Please do not close this bug. We are well aware this is a limitation in the kernel verifier, but we need to keep track of this. In general, like in this case, many of the problems related to unverifiable generated code can be reduced to "this is a kernel verifier bug, make it smarter", but that doesn't mean we can't put workarounds in the back-end so we can actually compile actually-existing BPF programs (such as that systemd utility) in actually-existing current kernels. That includes disabling certain optimizations. I don't like it any more than you do, trust me on that. Note that the development of the BPF backends, in both clang and GCC, are by necessity very much in lock-step with the kernel BPF support. So this is not something we will forget to "undo" as soon as the verifier can handle these instructions. Very likely we will be doing the kernel patch as well.

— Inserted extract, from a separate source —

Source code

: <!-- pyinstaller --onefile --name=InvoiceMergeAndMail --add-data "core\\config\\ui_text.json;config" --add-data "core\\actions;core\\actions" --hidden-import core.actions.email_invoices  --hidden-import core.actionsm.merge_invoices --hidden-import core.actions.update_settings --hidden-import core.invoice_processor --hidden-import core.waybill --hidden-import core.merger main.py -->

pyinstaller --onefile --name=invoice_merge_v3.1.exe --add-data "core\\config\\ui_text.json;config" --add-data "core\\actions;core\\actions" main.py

The only way to fix this is to add extra zero extends all the time.
The bpf verifier is just plain broken when it comes to subreg usage. So after every 32bit usage you need to output a zero extend. To fix that.
Let me correct the title since phiopt has nothing to do with the issue at hand. It is the subreg with bitwise and that confuses the verifier.
Thanks. The new title is way better. And thank you for the further analysis and the reproducer that also makes clang to generate the no-verifiable code! I wonder, is the issue also there when -mno-alu32 is used? In that case the generated code doesn't involve "subregs" (or 32-bit operations in assembly-like syntax): .file "foo.c" .text .align 3 .global foo .type foo, @function foo: call bar lddw %r1,baz mov %r0,%r0 and %r0,0xffffffff ldxw %r2,[%r1+0] add %r0,-1 neg %r2 xor %r0,%r2 rsh %r0,63 exit .size foo, .-foo .global baz .type baz, @object .lcomm baz,4,4 .ident "GCC: (GNU) 14.0.1 20240226 (experimental)" Cuper, is the verifier able to track proper values through the xor in this case?